• _Compito scritto_
Ricopi integralmente, senza alcuna modifica, il brano sul sodalizio tra Losey e Pinter.

• _Brano fornito_
::::::
Inizia nel '63 il sodalizio di Losey con Harold Pinter, con il quale lavorerà fino al 1971 con i successivi The accident e The Go- Between. La mano dell'autore teatrale si vede soprattutto per le implicazioni olistiche racchiuse nei dialoghi frontali: scontato soffermarsi sul capovolgimento della dialettica servo - signore con le relative letture post hegeliane. Meno lo è il tema della dominazione, della sfida quasi scacchistica del gatto contro un topo che non sa di esserlo. E' un vecchio cruccio di Pinter, al quale vanno ad aggiungersi la pacatezza di un amore omosessuale solo ipotetico e l'ambiguità dei legami interpersonali, specie con le donne. Non deve certo stupire che proprio Pinter abbia rivisitato la sceneggiatura di Sleuth (2007) con questi rodatissimi capisaldi.
::::::
• _Materiale fornito_
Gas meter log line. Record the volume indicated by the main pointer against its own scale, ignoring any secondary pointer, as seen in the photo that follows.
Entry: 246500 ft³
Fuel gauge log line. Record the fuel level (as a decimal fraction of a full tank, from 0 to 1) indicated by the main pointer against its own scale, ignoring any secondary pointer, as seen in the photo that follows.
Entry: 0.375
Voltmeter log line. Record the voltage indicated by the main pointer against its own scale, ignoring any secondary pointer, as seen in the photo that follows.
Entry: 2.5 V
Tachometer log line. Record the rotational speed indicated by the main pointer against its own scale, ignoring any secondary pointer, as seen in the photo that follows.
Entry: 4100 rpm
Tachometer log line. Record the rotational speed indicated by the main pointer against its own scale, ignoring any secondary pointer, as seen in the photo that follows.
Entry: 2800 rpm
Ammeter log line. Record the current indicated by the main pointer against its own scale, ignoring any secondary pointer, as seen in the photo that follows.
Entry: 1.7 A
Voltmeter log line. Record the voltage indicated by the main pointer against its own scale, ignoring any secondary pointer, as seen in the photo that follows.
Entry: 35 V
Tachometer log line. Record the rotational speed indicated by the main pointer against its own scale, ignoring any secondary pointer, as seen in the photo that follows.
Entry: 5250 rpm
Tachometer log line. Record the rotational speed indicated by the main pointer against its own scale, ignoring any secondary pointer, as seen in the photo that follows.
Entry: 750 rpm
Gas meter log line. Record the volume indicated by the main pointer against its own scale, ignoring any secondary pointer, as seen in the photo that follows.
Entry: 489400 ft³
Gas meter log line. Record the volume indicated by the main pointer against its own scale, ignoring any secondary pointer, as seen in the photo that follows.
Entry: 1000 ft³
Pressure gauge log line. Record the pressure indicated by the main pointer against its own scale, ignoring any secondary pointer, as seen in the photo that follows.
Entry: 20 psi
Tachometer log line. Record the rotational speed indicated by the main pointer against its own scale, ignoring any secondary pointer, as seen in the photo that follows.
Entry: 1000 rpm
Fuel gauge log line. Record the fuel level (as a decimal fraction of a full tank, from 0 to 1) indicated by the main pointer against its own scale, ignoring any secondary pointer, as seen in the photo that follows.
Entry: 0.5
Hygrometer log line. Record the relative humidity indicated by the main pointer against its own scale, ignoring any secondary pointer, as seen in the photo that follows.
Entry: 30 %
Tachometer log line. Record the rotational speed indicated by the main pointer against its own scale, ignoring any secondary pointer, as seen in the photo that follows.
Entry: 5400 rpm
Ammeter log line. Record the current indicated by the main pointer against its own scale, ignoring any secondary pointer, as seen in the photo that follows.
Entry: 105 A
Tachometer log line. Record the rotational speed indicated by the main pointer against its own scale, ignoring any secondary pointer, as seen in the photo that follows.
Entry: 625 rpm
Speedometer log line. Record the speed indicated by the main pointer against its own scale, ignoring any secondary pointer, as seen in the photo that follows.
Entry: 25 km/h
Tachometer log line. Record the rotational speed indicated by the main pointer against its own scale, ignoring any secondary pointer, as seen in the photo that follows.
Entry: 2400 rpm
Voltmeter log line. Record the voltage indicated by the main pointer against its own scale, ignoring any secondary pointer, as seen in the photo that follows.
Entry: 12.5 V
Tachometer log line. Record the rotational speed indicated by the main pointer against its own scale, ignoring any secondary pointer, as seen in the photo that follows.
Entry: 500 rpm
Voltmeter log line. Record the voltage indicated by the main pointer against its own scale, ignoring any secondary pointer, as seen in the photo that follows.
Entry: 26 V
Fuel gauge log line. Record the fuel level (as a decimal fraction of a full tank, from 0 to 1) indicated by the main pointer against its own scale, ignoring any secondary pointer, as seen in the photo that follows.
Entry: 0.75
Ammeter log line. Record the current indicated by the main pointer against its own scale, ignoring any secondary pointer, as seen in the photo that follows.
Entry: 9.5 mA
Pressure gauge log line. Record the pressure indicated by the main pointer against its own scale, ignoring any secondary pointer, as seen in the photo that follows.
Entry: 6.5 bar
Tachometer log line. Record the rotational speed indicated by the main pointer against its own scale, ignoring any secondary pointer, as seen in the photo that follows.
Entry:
::::::
• _Risposta scritta_
Inizia nel '63 il sodalizio di Losey con Harold Pinter, con il quale lavorerà fino al 1971 con i successivi The accident e The Go- Between. La mano dell'autore teatrale si vede soprattutto per le implicazioni olistiche racchiuse nei dialoghi frontali: scontato soffermarsi sul capovolgimento della dialettica servo - signore con le relative letture post hegeliane. Meno lo è il tema della dominazione, della sfida quasi scacchistica del gatto contro un topo che non sa di esserlo. E' un vecchio cruccio di Pinter, al quale vanno ad aggiungersi la pacatezza di un amore omosessuale solo ipotetico e l'ambiguità dei legami interpersonali, specie con le donne. Non deve certo stupire che proprio Pinter abbia rivisitato la sceneggiatura di Sleuth (2007) con questi rodatissimi capisaldi.